Step 5: $5 \times 9^0 + 8^0 = \mathbf{6}$.
3.1 — $9^0$
Any non-zero base raised to $0$ equals $1$. So $9^0 = \mathbf{1}$.
3.2 — $(-4)^0$
The base is $-4$, which is non-zero. So $(-4)^0 = \mathbf{1}$. (The negative sign doesn't matter — only that the base is non-zero.)
3.3 — $(5y)^0$
The brackets show the WHOLE base is $5y$. With $y \ne 0$, the base is non-zero, so $(5y)^0 = \mathbf{1}$.
3.4 — $(1.5)^0$
$1.5$ is non-zero, so $(1.5)^0 = \mathbf{1}$. The rule doesn't care if the base is a whole number or a decimal.
3.5 — $6 \times 8^0$
$8^0 = 1$, so $6 \times 8^0 = 6 \times 1 = \mathbf{6}$. (Common slip: writing $0$ because of the $0$ index. The index is $0$ but the VALUE is $1$.)
3.6 — $10^0 + 3 \times 2^0 - 1$
$10^0 = 1$ and $2^0 = 1$. So $1 + 3 \times 1 - 1 = 1 + 3 - 1 = \mathbf{3}$.
3.7 — $(3x)^0$ vs $3x^0$
$(3x)^0 = \mathbf{1}$ — the WHOLE bracket $3x$ is raised to $0$, and any non-zero base to $0$ is $1$.

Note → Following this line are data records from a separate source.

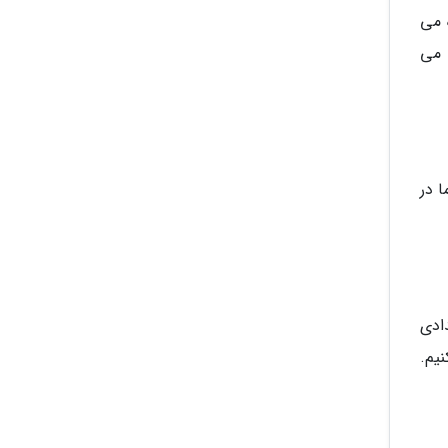
 شما اجازه می
 می
 در
د. البته فقط تعدادی
یم.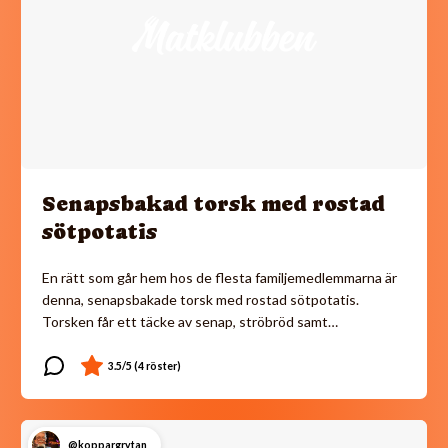
Senapsbakad torsk med rostad
sötpotatis
En rätt som går hem hos de flesta familjemedlemmarna är
denna, senapsbakade torsk med rostad sötpotatis.
Torsken får ett täcke av senap, ströbröd samt…
@koppargrytan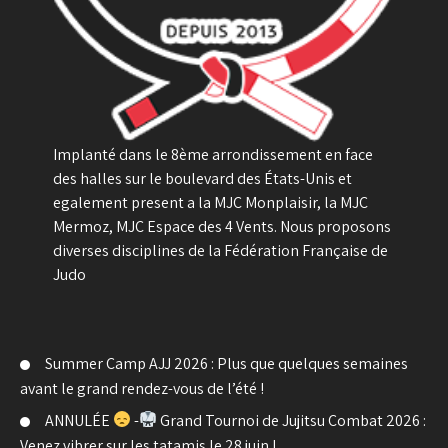
Implanté dans le 8ème arrondissement en face
des halles sur le boulevard des États-Unis et
egalement present a la MJC Monplaisir, la MJC
Mermoz, MJC Espace des 4 Vents. Nous proposons
diverses disciplines de la Fédération Française de
Judo
Summer Camp AJJ 2026 : Plus que quelques semaines
avant le grand rendez-vous de l’été !
ANNULÉE
-
Grand Tournoi de Jujitsu Combat 2026 :
Venez vibrer sur les tatamis le 28 juin !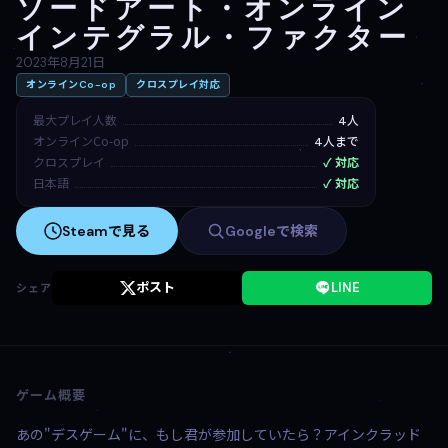
ソードアート・オンライン
インテグラル・ファクター
2023年8月21日
オンラインCo-op
クロスプレイ対応
最大プレイ人数
4人
オンラインCo-op
4人まで
クロスプレイ
✓ 対応
日本語
✓ 対応
Steamで見る
Googleで検索
ポスト
LINE
シェア
ゲーム概要
あの"デスゲーム"に、もし君が参加していたら？アインクラッド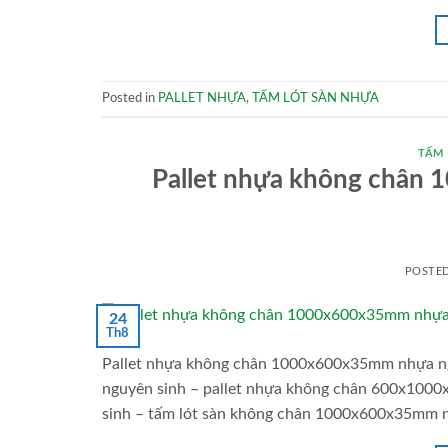
Posted in
PALLET NHỰA
,
TẤM LÓT SÀN NHỰA
TẤM
Pallet nhựa không chân
POSTE
24
Th8
Pallet nhựa không chân 1000x600x35mm nhựa ng
nguyên sinh – pallet nhựa không chân 600x100
sinh – tấm lót sàn không chân 1000x600x35mm nh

$3x^0 = 3 \times x^0 = 3 \times 1 = \mathbf{3}$ — only the $x$ has the $0$ index; the $3$ has an implied index of $1$.
They are NOT the same. The brackets decide what the index applies to.
3.8 — Quotient-rule proof of $a^0 = 1$
$\dfrac{a^5}{a^5}$ is something divided by itself, so it equals $\mathbf{1}$ (provided $a \ne 0$).
By the quotient rule, $\dfrac{a^5}{a^5} = a^{5-5} = a^0$.
Since both expressions equal the same thing, $a^0 = \mathbf{1}$. The two rules force the zero-index rule on us.